CUANDO termine este año de desgracia de 2009 las organizaciones de consumidores habrán recibido y gestionado alrededor de dos millones de consultas y reclamaciones. ¡Qué manera de reclamar! El español está pasando de cascarrabias a exigente. Siempre ha sido maltratado por las compañías de servicios, los bancos y la Administración, y lo ha soportado con una mezcla confusa de estoicismo y blasfemia, ira sofocada y protestas de barra de bar. Pero de un tiempo a esta parte ha pasado a la acción. Mejor dicho, a la reclamación.

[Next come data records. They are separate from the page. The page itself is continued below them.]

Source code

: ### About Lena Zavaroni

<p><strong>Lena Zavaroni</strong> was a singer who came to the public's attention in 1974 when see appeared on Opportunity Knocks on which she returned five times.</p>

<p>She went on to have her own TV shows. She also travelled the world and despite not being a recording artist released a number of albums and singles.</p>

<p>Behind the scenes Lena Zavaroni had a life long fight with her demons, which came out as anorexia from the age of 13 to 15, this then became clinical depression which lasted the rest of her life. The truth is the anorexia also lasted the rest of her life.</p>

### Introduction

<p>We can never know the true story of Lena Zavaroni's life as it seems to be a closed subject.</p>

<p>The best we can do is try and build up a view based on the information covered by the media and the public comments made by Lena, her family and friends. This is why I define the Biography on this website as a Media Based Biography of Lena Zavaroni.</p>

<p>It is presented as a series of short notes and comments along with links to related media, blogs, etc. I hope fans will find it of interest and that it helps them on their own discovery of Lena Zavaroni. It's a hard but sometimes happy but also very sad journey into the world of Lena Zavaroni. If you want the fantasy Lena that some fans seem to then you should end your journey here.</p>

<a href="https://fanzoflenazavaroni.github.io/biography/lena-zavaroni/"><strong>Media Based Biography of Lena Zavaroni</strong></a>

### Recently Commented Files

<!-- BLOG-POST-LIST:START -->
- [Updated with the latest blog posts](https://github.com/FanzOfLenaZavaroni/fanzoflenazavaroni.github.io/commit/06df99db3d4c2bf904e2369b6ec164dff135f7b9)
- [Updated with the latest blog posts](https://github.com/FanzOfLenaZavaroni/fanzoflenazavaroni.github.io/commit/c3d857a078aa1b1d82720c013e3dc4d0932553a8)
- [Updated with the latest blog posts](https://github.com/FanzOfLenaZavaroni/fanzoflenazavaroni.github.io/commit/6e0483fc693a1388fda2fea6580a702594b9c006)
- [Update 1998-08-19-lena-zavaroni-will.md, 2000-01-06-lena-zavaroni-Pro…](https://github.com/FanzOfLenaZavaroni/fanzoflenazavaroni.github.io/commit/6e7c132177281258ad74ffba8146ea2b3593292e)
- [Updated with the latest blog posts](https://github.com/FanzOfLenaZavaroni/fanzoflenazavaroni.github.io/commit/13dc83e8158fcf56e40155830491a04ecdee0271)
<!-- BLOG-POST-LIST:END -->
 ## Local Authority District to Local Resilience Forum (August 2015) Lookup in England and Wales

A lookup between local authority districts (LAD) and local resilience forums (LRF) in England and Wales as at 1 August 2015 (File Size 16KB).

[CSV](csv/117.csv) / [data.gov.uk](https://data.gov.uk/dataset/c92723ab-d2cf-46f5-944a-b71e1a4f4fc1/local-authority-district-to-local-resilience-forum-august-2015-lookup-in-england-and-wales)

¿De qué se quejan los españoles por escrito y con deseo de solución? Pues un poco de todo. De lo que más, de las empresas de telefonía fija y móvil, los impuestos -naturalmente-, la vivienda y las entidades financieras, por este orden. Hay también reclamaciones anecdóticas, muy inferiores en número, pero reveladoras de un estado de cabreo generalizado. En El País leí que un comprador protestó porque una bolsa de patatas fritas estaba más vacía de lo normal -resultó que era falso- y que otro pedía daños y perjuicios porque el perro mascota que había adquirido creció más de lo previsto. Un tercero presentó su reclamación porque se le rompió un preservativo, dijo él, y su pareja se quedó embarazada. Quería que el fabricante del condón se hiciera cargo de los gastos de manutención del hijo que iba a nacerle. Yo creía que estas cosas sólo se les ocurrían a los abogados en Estados Unidos.

Esta fiebre reclamante debe tener mucho que ver con la crisis, claro es. La recesión ha reducido notablemente el poder adquisitivo, y ello hace que se mire por el rendimiento de cada euro y se disputen los derechos de consumidor hasta el detalle. Por el lado de la oferta, las compañías buscan la máxima reducción de costes, con el consiguiente deterioro de los servicios prestados, y la captación de nuevos clientes e ingresos extraordinarios con fórmulas que distan mucho de la ética.

Una de las prácticas que la clientela lleva peor es la deslealtad de sus empresas de toda la vida. Piensen en las atractivas ofertas que las empresas telefónicas, en su competencia, plantean a los nuevos clientes, mejorando progresivamente y sin cesar las condiciones contractuales y las tarifas de los que llevan años abonados a ellas. Tratar bien a los clientes potenciales -recién llegados, si es que los convencen-, supone en cierto modo maltratar a los que han sido fieles durante mucho más tiempo. O piensen en los bancos, que cada varios meses sacan al mercado un depósito más remunerado que el banco de al lado, y mejor en todo caso que el que han estado vendiendo a sus impositores tradicionales.

En esto de reclamar parecemos un país civilizado.